─── Testo ───

Scuola e politica: contraddizioni irrisolte

di Roberto Lolli*

 

 

Secondo Aristotele, l’uomo è l’animale politico; secondo Hegel, non esistono spazi impolitici, perché anche dove non vi sia la competenza della sfera pubblica – come nella famiglia e nella società civile – c’è comunque politica. Per i giusnaturalisti uno spazio prepolitico c’è, nello 'stato di natura', ma gli uomini in ogni caso si affrettano a uscirne il prima possibile per timore (Hobbes) o per l’utile (Locke). Per Michel Foucault, infine, c’è politica ovunque sia presente una relazione di potere e il potere è dappertutto: nelle carceri, negli ospedali, nelle scuole.

 

 

 

La scuola: uno spazio politico o uno spazio per la politica?

Riassumendo, i modelli filosofici ci indicano che la politica è ovunque o che, dove è assente, ci si prepara ad affrontarla, sperimentata l’impossibilità di vivere sicuri e felici senza associarsi agli altri istituendo regole comuni.

A questo punto in quale relazione è la scuola nei confronti della politica? Nel sentire comune, si vorrebbe che essa ne rimanesse fuori. Tuttavia, alla scuola è sempre stato affidato un compito politico, dato che già la scelta tra la trasmissione del sapere e la formazione della coscienza critica della ragione si configurano come opzioni politicamente non irrilevanti. Sembrano passati molti anni dalle riflessioni pedagogiche di Dewey o di don Milani, eppure a ben guardare anche nei paesi più democratici la realizzazione di una scuola davvero capace di educare alla libertà non si è attuata.

Una delle contraddizioni della scuola italiana è l’insegnamento dell’Educazione Civica, affidata (delegata) a un solo docente che, spesso, la sacrifica per fare spazio alle altre discipline della sua cattedra sulle quali incombono gli impegni del programma e della valutazione. Ciò è inadeguato, giacché la formazione del cittadino nell’ambito scolastico è responsabilità comune del consiglio di classe e degli altri organi scolastici.

In molte scuole, per esempio, si assiste alla deriva delle assemblee d’istituto verso il fatuo, poiché spesso si convocano per svolgere feste studentesche d’inverno, primavera, estate. Si svilisce così l’opportunità introdotta dai Decreti Delegati del ’74 di fare della scuola non un luogo di militanza, ma di attivazione della coscienza politica. Collegio Docenti e Consiglio d’Istituto dovrebbero sentire la responsabilità di favorire o contrastare tale processo, educando i giovani al miglior uso degli spazi di democrazia loro concessi. “Il deserto cresce, ma guai a chi cela i deserti dentro di sé” scriveva Nietzsche…

 

 

 

La scomparsa dei giovani come categoria politica

Un modestissimo sondaggio – senza alcuna ambizione scientifica – condotto da chi scrive tra i propri studenti ha evidenziato alcune cose: l’irrilevanza della scuola nella formazione delle opinioni politiche (nonostante la presenza nei licei di materie come Filosofia e Storia o, in altre tipologie di istituti, come Diritto,); la difficoltà a discutere di politica in astratto senza riferirsi all’esempio – giudicato negativo – delle forze politiche presenti; lo scarso interesse verso gli argomenti e il linguaggio della politica nella comunicazione mediatica e nel dibattito dei partiti. Come docenti, c’è da riflettere, indipendentemente da quel che faranno i politici. Il fatto che gli studenti confessino di essere influenzati dalle opinioni dei genitori, di non capire le differenze tra gli schieramenti e di andare a votare più che altro come tifosi, seguendo simpatie e antipatie e non per principi e valori fa rabbrividire. Soprattutto perché è segno di un fallimento generale nei confronti dei giovani, considerati interlocutori solo dai pubblicitari che devono vendere canzoni, videogiochi o scarpe alla moda.

───

§ Esercizio scritto 1
Riporta tutte le righe delle voci in cui compare la parola "miei".

─── Elenco ───

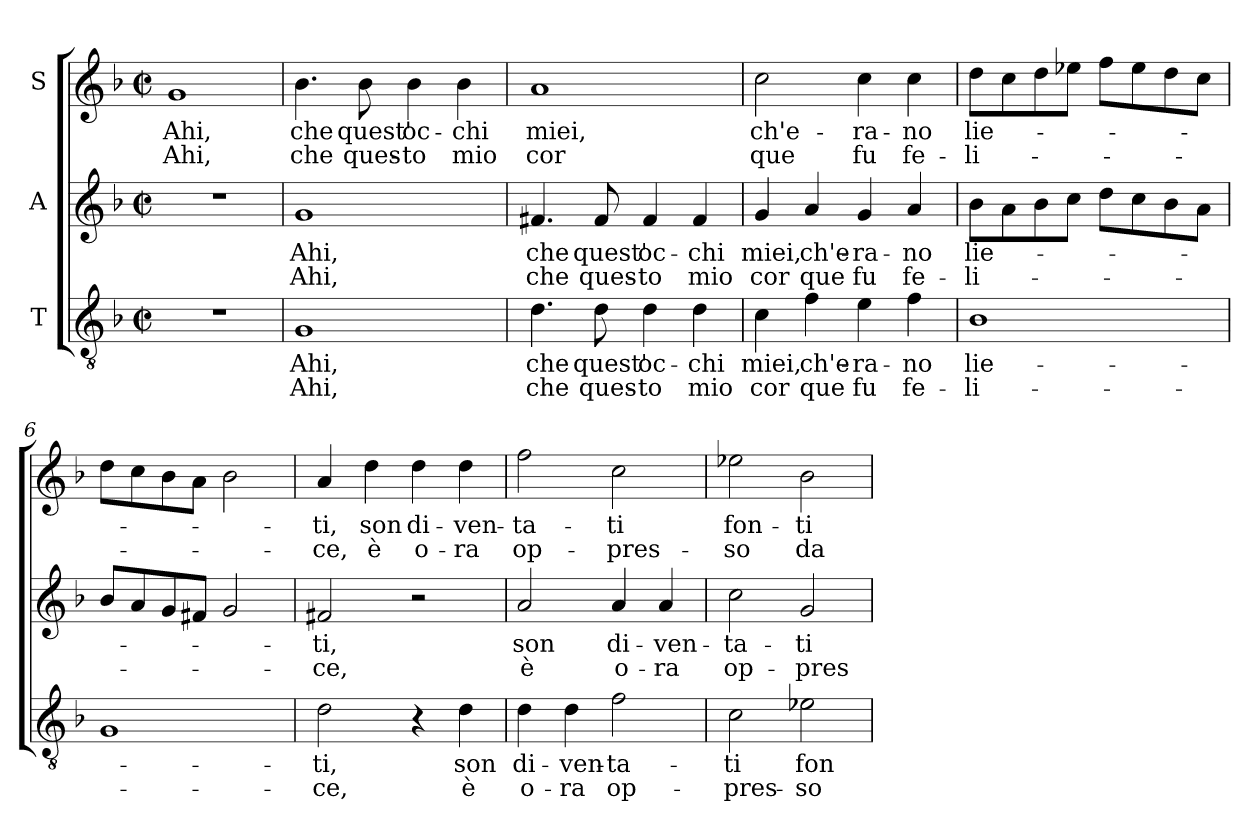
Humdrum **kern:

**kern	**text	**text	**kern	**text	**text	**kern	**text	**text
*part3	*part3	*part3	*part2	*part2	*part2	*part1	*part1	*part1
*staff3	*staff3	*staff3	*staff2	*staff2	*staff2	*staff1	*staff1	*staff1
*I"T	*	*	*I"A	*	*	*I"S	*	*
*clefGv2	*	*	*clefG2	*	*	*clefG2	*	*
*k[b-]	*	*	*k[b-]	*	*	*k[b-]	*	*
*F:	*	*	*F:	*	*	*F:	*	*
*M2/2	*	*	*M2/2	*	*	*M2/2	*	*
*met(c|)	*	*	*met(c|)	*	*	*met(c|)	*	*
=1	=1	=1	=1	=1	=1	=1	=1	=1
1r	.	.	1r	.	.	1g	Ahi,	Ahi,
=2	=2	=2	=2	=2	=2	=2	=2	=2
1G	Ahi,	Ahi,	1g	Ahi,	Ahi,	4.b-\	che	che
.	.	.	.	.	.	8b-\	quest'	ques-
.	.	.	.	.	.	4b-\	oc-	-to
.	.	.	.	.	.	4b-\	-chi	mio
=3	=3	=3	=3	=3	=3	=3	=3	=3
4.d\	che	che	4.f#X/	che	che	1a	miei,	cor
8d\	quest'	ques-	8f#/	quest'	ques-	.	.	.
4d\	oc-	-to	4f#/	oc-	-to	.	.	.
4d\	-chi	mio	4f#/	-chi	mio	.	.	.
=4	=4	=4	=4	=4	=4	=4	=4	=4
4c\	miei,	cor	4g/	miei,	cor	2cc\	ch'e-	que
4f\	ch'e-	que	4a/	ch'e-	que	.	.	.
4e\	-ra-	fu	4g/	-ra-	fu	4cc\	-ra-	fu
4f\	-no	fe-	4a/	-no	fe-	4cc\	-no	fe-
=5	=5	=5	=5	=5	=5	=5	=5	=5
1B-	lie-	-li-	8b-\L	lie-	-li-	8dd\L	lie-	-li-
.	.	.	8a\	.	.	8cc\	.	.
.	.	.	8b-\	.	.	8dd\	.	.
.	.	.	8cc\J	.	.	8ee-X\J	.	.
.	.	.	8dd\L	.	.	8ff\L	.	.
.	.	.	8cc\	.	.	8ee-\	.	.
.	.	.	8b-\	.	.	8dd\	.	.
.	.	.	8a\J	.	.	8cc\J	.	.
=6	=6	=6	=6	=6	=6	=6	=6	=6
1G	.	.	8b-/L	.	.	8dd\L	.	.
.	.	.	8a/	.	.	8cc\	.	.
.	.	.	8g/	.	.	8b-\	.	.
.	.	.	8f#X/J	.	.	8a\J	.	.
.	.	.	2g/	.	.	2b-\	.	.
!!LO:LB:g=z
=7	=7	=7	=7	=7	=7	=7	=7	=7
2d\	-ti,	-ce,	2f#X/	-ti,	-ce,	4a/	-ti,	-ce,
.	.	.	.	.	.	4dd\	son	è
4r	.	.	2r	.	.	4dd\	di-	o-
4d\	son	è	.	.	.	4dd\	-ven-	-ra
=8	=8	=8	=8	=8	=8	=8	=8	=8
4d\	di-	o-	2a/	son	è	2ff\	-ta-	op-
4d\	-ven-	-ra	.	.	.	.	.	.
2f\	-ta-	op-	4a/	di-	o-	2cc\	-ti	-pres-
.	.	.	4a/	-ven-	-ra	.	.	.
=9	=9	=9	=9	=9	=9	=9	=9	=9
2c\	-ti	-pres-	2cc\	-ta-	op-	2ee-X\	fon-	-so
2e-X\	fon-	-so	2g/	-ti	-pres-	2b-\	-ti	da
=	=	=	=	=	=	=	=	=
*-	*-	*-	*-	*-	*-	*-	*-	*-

───

§ Esercizio scritto 2
Rispondi brevemente a queste domande sul testo su scuola e politica.
(a) A chi è affidato l'insegnamento dell'Educazione Civica nella scuola italiana?
(b) Per che cosa si convocano spesso le assemblee d'istituto in molte scuole?
(c) Secondo Michel Foucault, dove c'è politica?

§ Risposta 1
4.d\	che	che	4.f#X/	che	che	1a	miei,	cor
4c\	miei,	cor	4g/	miei,	cor	2cc\	ch'e-	que

§ Risposta 2
(a) È affidato a un solo docente.
(b) Si convocano spesso per svolgere feste studentesche d'inverno, primavera, estate.
(c) C'è politica ovunque sia presente una relazione di potere.